It's hard to imagine how anyone could have a problem with the humble French croissant. But apparently the curved shape is causing many Brits difficulties, and they're struggling to spread butter onto their pastries.
To appease them, UK supermarket giant Tesco made a startling announcement: from now on, all its croissants will be curve-less.
Yes, you heard that right. The croissant, staple of French cuisine and thought to date back to at least the early 1800s, is being given an angular makeover - despite the fact that its name literally means ‘crescent'.

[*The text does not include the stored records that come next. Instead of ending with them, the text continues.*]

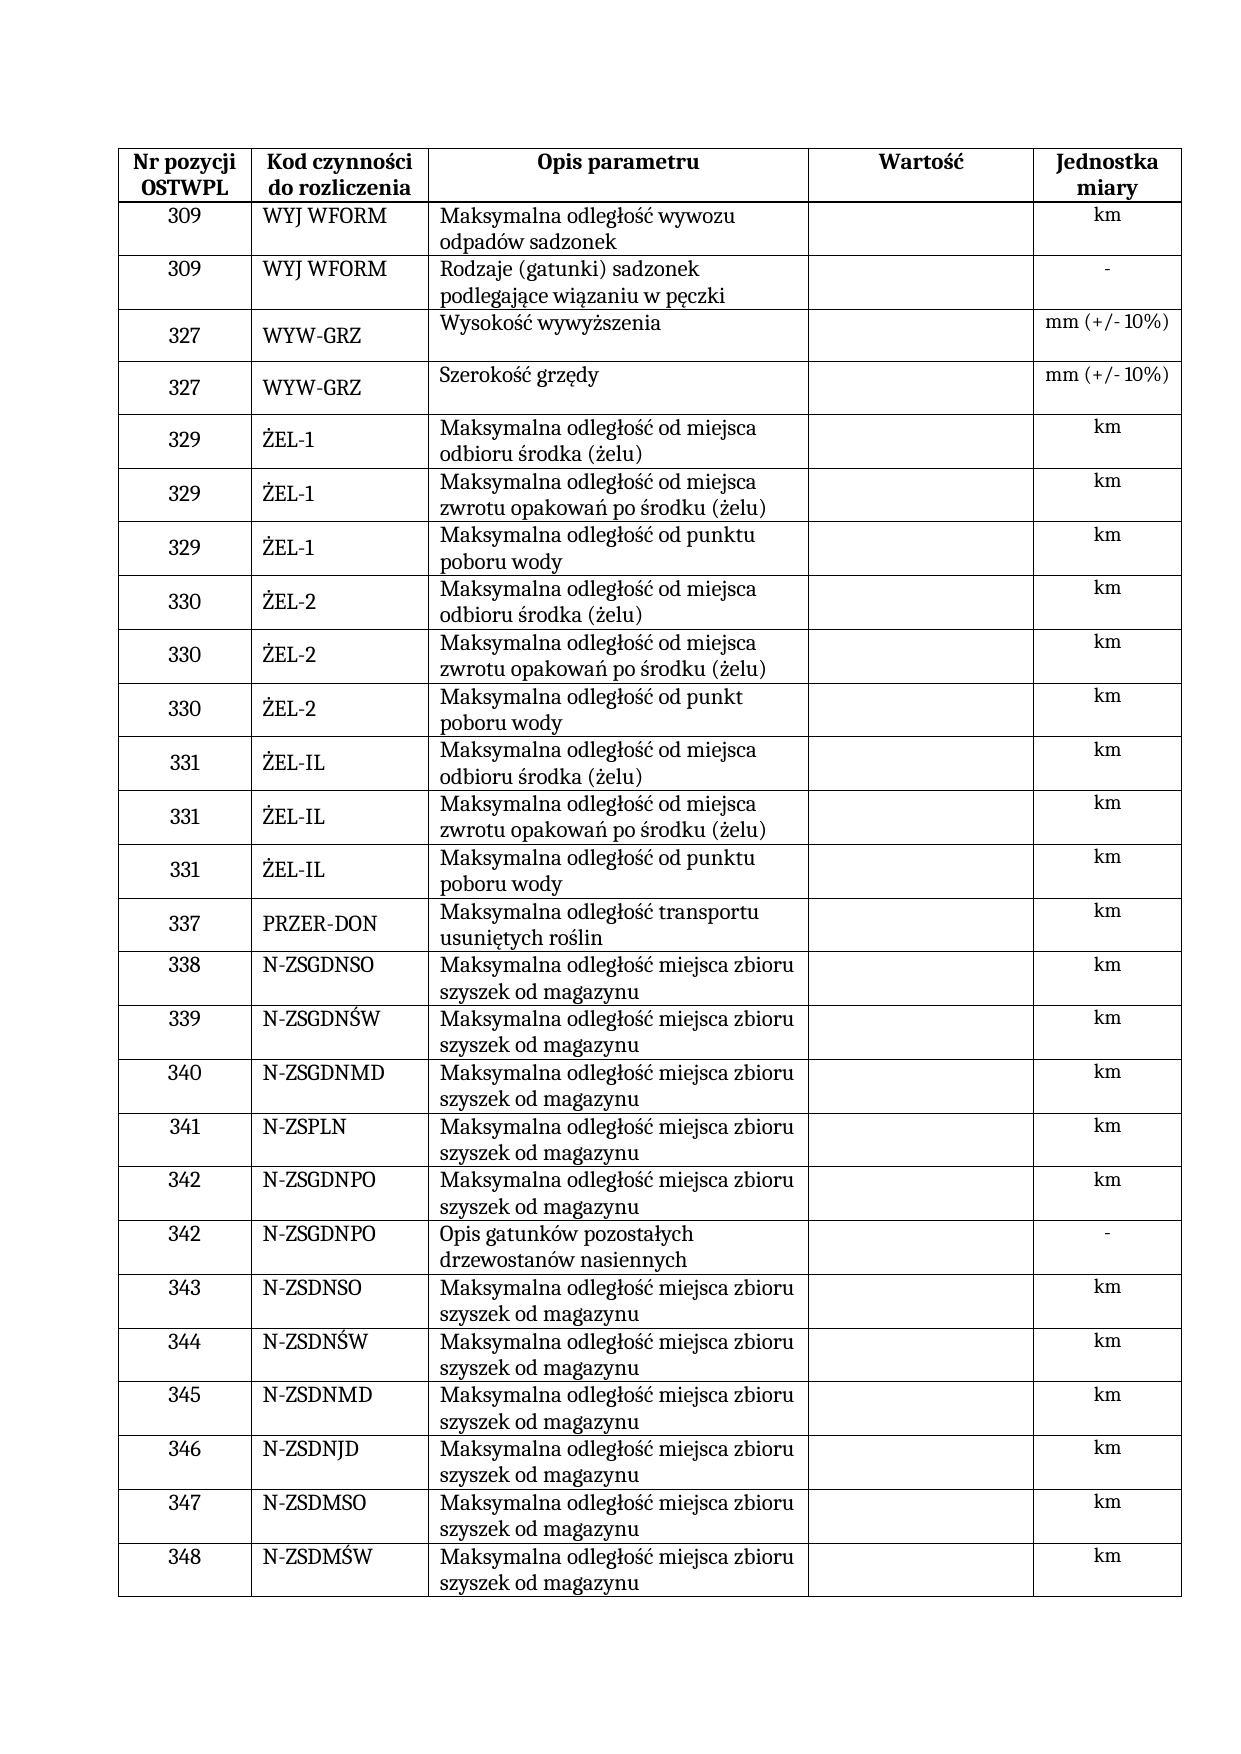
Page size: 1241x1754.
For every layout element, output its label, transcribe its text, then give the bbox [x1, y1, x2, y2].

table_cell 329 [119, 415, 251, 467]
table_cell [809, 1329, 1033, 1381]
table_cell N-ZSGDNPO [252, 1167, 428, 1220]
table_cell N-ZSDNSO [252, 1275, 428, 1327]
table_cell Maksymalna odległość miejsca zbioru szyszek od magazynu [429, 1060, 808, 1112]
table_cell 331 [119, 737, 251, 790]
table_cell [809, 576, 1033, 629]
table_cell [809, 737, 1033, 790]
table_cell PRZER-DON [252, 899, 428, 951]
table_cell km [1034, 1060, 1181, 1112]
table_cell km [1034, 576, 1181, 629]
table_cell 342 [119, 1167, 251, 1220]
table_cell mm (+/- 10%) [1034, 310, 1181, 361]
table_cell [429, 256, 808, 309]
table_header Opis parametru [429, 149, 808, 201]
table_cell ŻEL-2 [252, 684, 428, 736]
table_cell 327 [119, 310, 251, 361]
table_cell WYJ WFORM [252, 256, 428, 309]
table_cell N-ZSDNMD [252, 1382, 428, 1435]
table_cell N-ZSDNŚW [252, 1329, 428, 1381]
table_cell - [1034, 1221, 1181, 1274]
table_cell km [1034, 1544, 1181, 1596]
table_cell ŻEL-IL [252, 845, 428, 897]
table_cell [809, 1436, 1033, 1489]
table_cell Maksymalna odległość miejsca zbioru szyszek od magazynu [429, 952, 808, 1005]
table_cell km [1034, 684, 1181, 736]
table_cell Maksymalna odległość od miejsca zwrotu opakowań po środku (żelu) [429, 469, 808, 521]
table_cell [809, 1006, 1033, 1059]
table_cell [809, 845, 1033, 897]
table_cell Opis gatunków pozostałych drzewostanów nasiennych [429, 1221, 808, 1274]
table_cell [809, 415, 1033, 467]
table_cell 338 [119, 952, 251, 1005]
table_cell N-ZSDMSO [252, 1490, 428, 1542]
table_cell 330 [119, 630, 251, 682]
table_cell [809, 203, 1033, 255]
table_cell [809, 1114, 1033, 1166]
table_cell Maksymalna odległość od miejsca odbioru środka (żelu) [429, 576, 808, 629]
table_cell Maksymalna odległość miejsca zbioru szyszek od magazynu [429, 1167, 808, 1220]
table_cell N-ZSPLN [252, 1114, 428, 1166]
table_cell 329 [119, 522, 251, 575]
table_cell N-ZSGDNMD [252, 1060, 428, 1112]
table_cell km [1034, 1006, 1181, 1059]
table_cell [809, 1382, 1033, 1435]
table_cell km [1034, 791, 1181, 844]
table_cell 348 [119, 1544, 251, 1596]
table_cell WYW-GRZ [252, 362, 428, 414]
table_cell 327 [119, 362, 251, 414]
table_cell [429, 1436, 808, 1489]
table_cell 331 [119, 845, 251, 897]
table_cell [429, 203, 808, 255]
table_cell 346 [119, 1436, 251, 1489]
table_cell Maksymalna odległość miejsca zbioru szyszek od magazynu [429, 1382, 808, 1435]
table_cell [809, 1275, 1033, 1327]
table_cell ŻEL-2 [252, 576, 428, 629]
table_cell 329 [119, 469, 251, 521]
table_cell 330 [119, 576, 251, 629]
table_cell Maksymalna odległość transportu usuniętych roślin [429, 899, 808, 951]
table_cell 342 [119, 1221, 251, 1274]
table_cell Maksymalna odległość miejsca zbioru szyszek od magazynu [429, 1275, 808, 1327]
table_cell km [1034, 737, 1181, 790]
table_cell Szerokość grzędy [429, 362, 808, 414]
table_cell WYJ WFORM [252, 203, 428, 255]
table_cell N-ZSGDNPO [252, 1221, 428, 1274]
table_cell [809, 684, 1033, 736]
table_header Kod czynności do rozliczenia [252, 149, 428, 201]
table_cell [809, 256, 1033, 309]
table_cell [809, 899, 1033, 951]
table_cell ŻEL-1 [252, 469, 428, 521]
table_cell 309 [119, 256, 251, 309]
table_cell Maksymalna odległość miejsca zbioru szyszek od magazynu [429, 1006, 808, 1059]
table_cell Maksymalna odległość od punktu poboru wody [429, 522, 808, 575]
table_cell N-ZSDNJD [252, 1436, 428, 1489]
table_cell [809, 1490, 1033, 1542]
table_cell [809, 1167, 1033, 1220]
table_cell km [1034, 1490, 1181, 1542]
table_cell km [1034, 952, 1181, 1005]
table_cell 343 [119, 1275, 251, 1327]
table_cell 337 [119, 899, 251, 951]
table_cell Maksymalna odległość od punkt poboru wody [429, 684, 808, 736]
table_cell [809, 469, 1033, 521]
table_cell ŻEL-1 [252, 415, 428, 467]
table_cell ŻEL-IL [252, 737, 428, 790]
table_cell 331 [119, 791, 251, 844]
table_cell 344 [119, 1329, 251, 1381]
table_cell [809, 1544, 1033, 1596]
table_cell km [1034, 1382, 1181, 1435]
table_cell mm (+/- 10%) [1034, 362, 1181, 414]
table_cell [429, 1544, 808, 1596]
table_cell 347 [119, 1490, 251, 1542]
table_cell 340 [119, 1060, 251, 1112]
table_cell 309 [119, 203, 251, 255]
table_cell km [1034, 1329, 1181, 1381]
table_cell Maksymalna odległość od miejsca odbioru środka (żelu) [429, 737, 808, 790]
table_cell [809, 952, 1033, 1005]
table_cell [809, 1060, 1033, 1112]
table_cell 330 [119, 684, 251, 736]
table_cell km [1034, 522, 1181, 575]
table_header Jednostka miary [1034, 149, 1181, 201]
table_cell Maksymalna odległość od miejsca zwrotu opakowań po środku (żelu) [429, 630, 808, 682]
table_cell km [1034, 415, 1181, 467]
table_cell km [1034, 630, 1181, 682]
table_cell Maksymalna odległość od miejsca zwrotu opakowań po środku (żelu) [429, 791, 808, 844]
table_cell N-ZSGDNSO [252, 952, 428, 1005]
table_cell km [1034, 469, 1181, 521]
table_cell km [1034, 1167, 1181, 1220]
table_cell Maksymalna odległość miejsca zbioru szyszek od magazynu [429, 1329, 808, 1381]
table_cell - [1034, 256, 1181, 309]
table_cell [809, 310, 1033, 361]
table_cell ŻEL-IL [252, 791, 428, 844]
table_cell [809, 1221, 1033, 1274]
table_cell km [1034, 845, 1181, 897]
table_cell [809, 630, 1033, 682]
table_cell N-ZSDMŚW [252, 1544, 428, 1596]
table_cell [809, 522, 1033, 575]
table_cell ŻEL-1 [252, 522, 428, 575]
table_cell ŻEL-2 [252, 630, 428, 682]
table_cell Maksymalna odległość od miejsca odbioru środka (żelu) [429, 415, 808, 467]
table_cell Maksymalna odległość od punktu poboru wody [429, 845, 808, 897]
table_header Wartość [809, 149, 1033, 201]
table_cell 341 [119, 1114, 251, 1166]
table_cell WYW-GRZ [252, 310, 428, 361]
table_cell km [1034, 203, 1181, 255]
table_cell [809, 362, 1033, 414]
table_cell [429, 1490, 808, 1542]
table_cell km [1034, 1436, 1181, 1489]
table_cell km [1034, 1275, 1181, 1327]
table_cell 345 [119, 1382, 251, 1435]
table_cell km [1034, 1114, 1181, 1166]
table_cell [809, 791, 1033, 844]
table_cell Maksymalna odległość miejsca zbioru szyszek od magazynu [429, 1114, 808, 1166]
table_cell N-ZSGDNŚW [252, 1006, 428, 1059]
table_cell Wysokość wywyższenia [429, 310, 808, 361]
table_cell km [1034, 899, 1181, 951]
table_header Nr pozycji OSTWPL [119, 149, 251, 201]
table_cell 339 [119, 1006, 251, 1059]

On a traditional French croissant, the two tips should touch. Photo: Bex Walton/Flickr
Harry Jones, croissant buyer for the chain, attempted to justify the change. He told British newspaper the Guardian that 75 percent of customers "told us that they preferred straight ones".
He blamed the "spreadability factor", explaining that "with the crescent shaped croissants, it's more fiddly and most people can take up to three attempts to achieve perfect coverage, which increases the potential for accidents involving sticky fingers and tables".
The story was promptly picked up by a very tickled French media.
"Is this the first taste of the Brexit?" asked the 20 Minutes newspaper, comparing the episode to a Monty Python sketch.
RTL called the move "completely absurd" (see below).
Some French social media users were left baffled, with one tweeting: "We need to teach the English that you don't butter croissants in the first place..."
Another reacted by calling for Britain to be kicked out of the EU, while another called the idea "sheer lunacy".
One said "If it's not curved, you simply can't call it a croissant". Another declared war (see below).
To be fair, British social media also users had a field day with the news.
It's not the first time the Brits have butchered French food in recent times.
Just last week, a photo of a pile of crepes with a slice cut out – as if they were an English sponge cake – provoked mass outrage. The act was labelled by French media as “barbaric” and even a “declaration of war”.
Story continues below…
The Local's calls for comment from the National Confederation of French Boulangeries and Patisseries have gone unanswered.